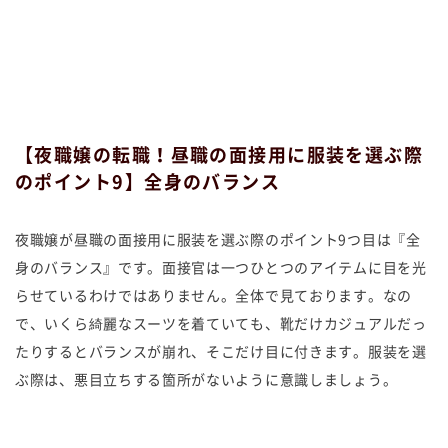
【夜職嬢の転職！昼職の面接用に服装を選ぶ際
のポイント9】全身のバランス
夜職嬢が昼職の面接用に服装を選ぶ際のポイント9つ目は『全
身のバランス』です。面接官は一つひとつのアイテムに目を光
らせているわけではありません。全体で見ております。なの
で、いくら綺麗なスーツを着ていても、靴だけカジュアルだっ
たりするとバランスが崩れ、そこだけ目に付きます。服装を選
ぶ際は、悪目立ちする箇所がないように意識しましょう。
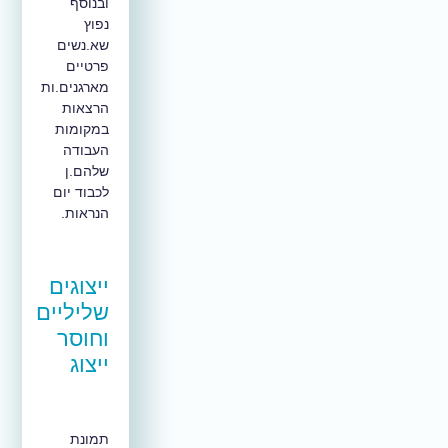
ובנוסף
נפוץ
שא.נשים
פרטיים
מארגנים.ות
הרצאות
במקומות
העבודה
שלהם.ן
לכבוד יום
הנראות.
ייצוגים
שליליים
וחוסר
ייצוג
תמונת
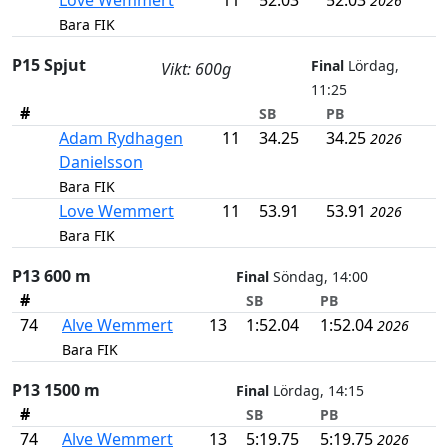
Love Wemmert
11
52.03
52.03
2026
Bara FIK
P15 Spjut
Final
Lördag,
Vikt: 600g
11:25
#
SB
PB
Adam Rydhagen
11
34.25
34.25
2026
Danielsson
Bara FIK
Love Wemmert
11
53.91
53.91
2026
Bara FIK
P13 600 m
Final
Söndag, 14:00
#
SB
PB
74
Alve Wemmert
13
1:52.04
1:52.04
2026
Bara FIK
P13 1500 m
Final
Lördag, 14:15
#
SB
PB
74
Alve Wemmert
13
5:19.75
5:19.75
2026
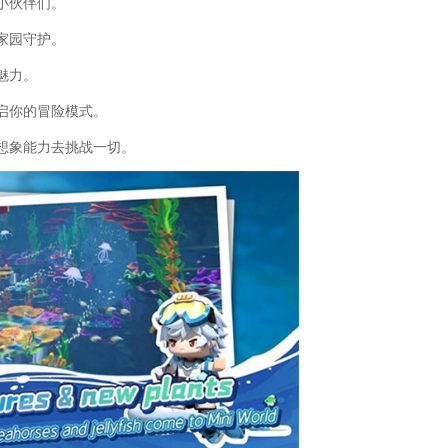
小伙伴们。
家园守护。
魅力。
启你的冒险模式。
想象能力去挑战一切。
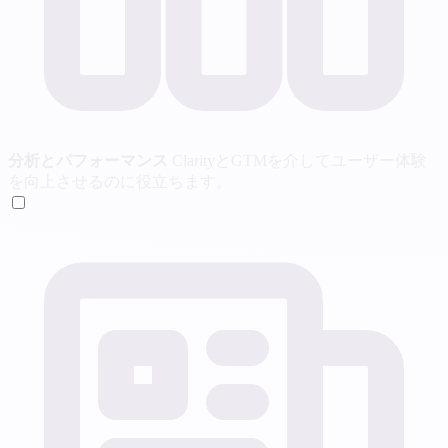
分析とパフォーマンス
ClarityとGTMを介してユーザー体験
を向上させるのに役立ちます。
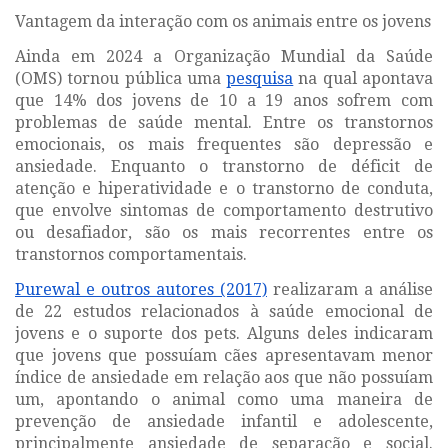
Vantagem da interação com os animais entre os jovens
Ainda em 2024 a Organização Mundial da Saúde
(OMS) tornou pública uma
pesquisa
na qual apontava
que 14% dos jovens de 10 a 19 anos sofrem com
problemas de saúde mental. Entre os transtornos
emocionais, os mais frequentes são depressão e
ansiedade. Enquanto o transtorno de déficit de
atenção e hiperatividade e o transtorno de conduta,
que envolve sintomas de comportamento destrutivo
ou desafiador, são os mais recorrentes entre os
transtornos comportamentais.
Purewal e outros autores (2017)
realizaram a análise
de 22 estudos relacionados à saúde emocional de
jovens e o suporte dos pets. Alguns deles indicaram
que jovens que possuíam cães apresentavam menor
índice de ansiedade em relação aos que não possuíam
um, apontando o animal como uma maneira de
prevenção de ansiedade infantil e adolescente,
principalmente ansiedade de separação e social.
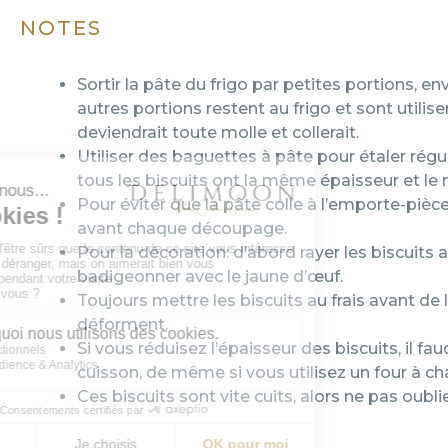
NOTES
Sortir la pâte du frigo par petites portions, env
autres portions restent au frigo et sont utilise
deviendrait toute molle et collerait.
Utiliser des baguettes à pâte pour étaler rég
tous les biscuits ont la même épaisseur et l
Pour éviter que la pâte colle à l’emporte-pièce,
avant chaque découpage.
Pour la décoration: d’abord rayer les biscuits 
badigeonner avec le jaune d’œuf.
Toujours mettre les biscuits au frais avant de le
déforment.
Si vous réduisez l’épaisseur des biscuits, il f
cuisson, de même si vous utilisez un four à ch
Ces biscuits sont vite cuits, alors ne pas oublie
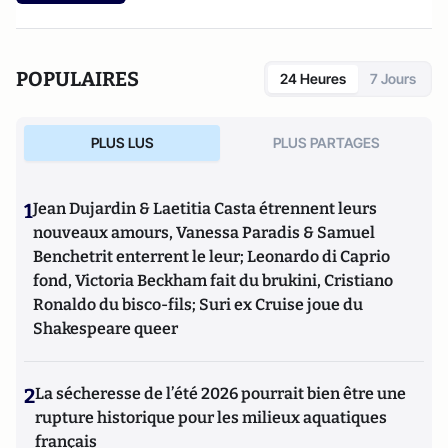
POPULAIRES
24 Heures
7 Jours
PLUS LUS
PLUS PARTAGES
1
Jean Dujardin & Laetitia Casta étrennent leurs
nouveaux amours, Vanessa Paradis & Samuel
Benchetrit enterrent le leur; Leonardo di Caprio
fond, Victoria Beckham fait du brukini, Cristiano
Ronaldo du bisco-fils; Suri ex Cruise joue du
Shakespeare queer
2
La sécheresse de l’été 2026 pourrait bien être une
rupture historique pour les milieux aquatiques
français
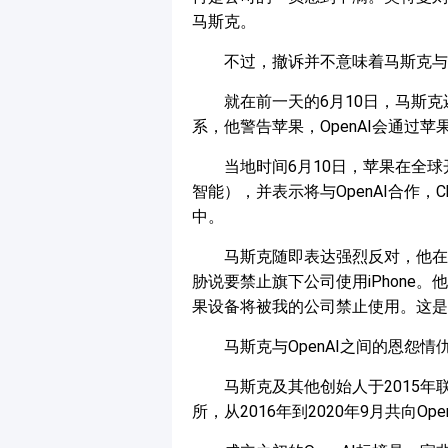
马斯克。
不过，撤诉并不意味着马斯克与O
就在前一天的6月10日，马斯克
系，他警告苹果，OpenAI会通过
当地时间6月10日，苹果在全球开发者
智能），并表示将与OpenAI合作，Ch
中。
马斯克随即表达强烈反对，他在
胁说要禁止旗下公司使用iPhone。
果设备将被我的公司禁止使用。这是
马斯克与OpenAI之间的恩怨情
马斯克及其他创始人于2015年联
所，从2016年到2020年9月共向Ope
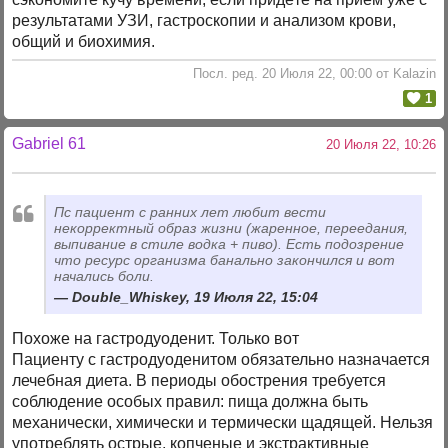
результатами УЗИ, гастроскопии и анализом крови,
общий и биохимия.
Посл. ред. 20 Июля 22, 00:00 от Kalazin
1
Gabriel 61
20 Июля 22, 10:26
Пс пациент с ранних лет любит вести
некорректный образ жизни (жаренное, переедания,
выпивание в стиле водка + пиво). Есть подозрение
что ресурс организма банально закончился и вот
начались боли.
Double_Whiskey, 19 Июля 22, 15:04
Похоже на гастродуоденит. Только вот
Пациенту с гастродуоденитом обязательно назначается
лечебная диета. В периоды обострения требуется
соблюдение особых правил: пища должна быть
механически, химически и термически щадящей. Нельзя
употреблять острые, копченые и экстрактивные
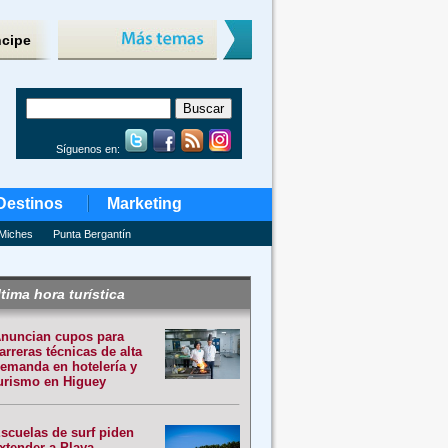
ncipe
Síguenos en:
Destinos
Marketing
Miches
Punta Bergantín
tima hora turística
nuncian cupos para
arreras técnicas de alta
emanda en hotelería y
urismo en Higuey
scuelas de surf piden
xtender a Playa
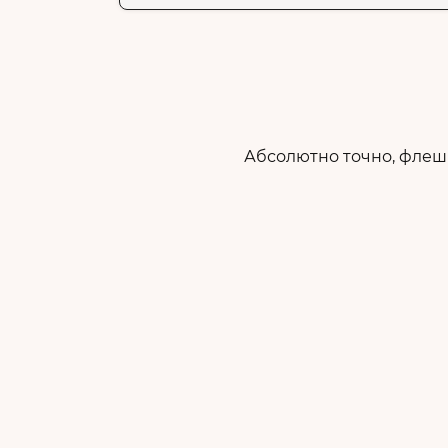
Абсолютно точно, флеш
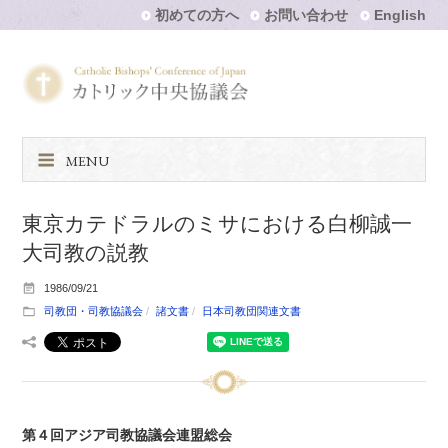
初めての方へ
お問い合わせ
English
MENU
東京カテドラルのミサにおける白柳誠一
大司教の説教
1986/09/21
司教団・司教協議会
諸文書
日本司教団関連文書
第４回アジア司教協議会連盟総会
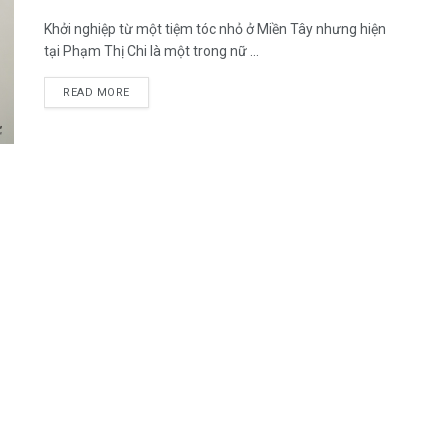
Khởi nghiệp từ một tiệm tóc nhỏ ở Miền Tây nhưng hiện
tại Phạm Thị Chi là một trong nữ ...
READ MORE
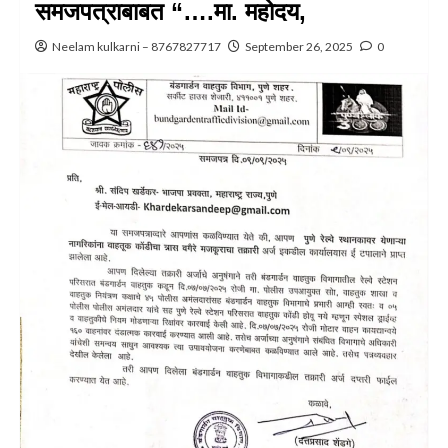
समजपत्राबाबत “….मा. महोदय,
Neelam kulkarni – 8767827717
September 26, 2025
0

____

● **Exercise prompt**
Count the lines above that contain the string "transtornos", and give only the number.

● **Answer to this problem**
2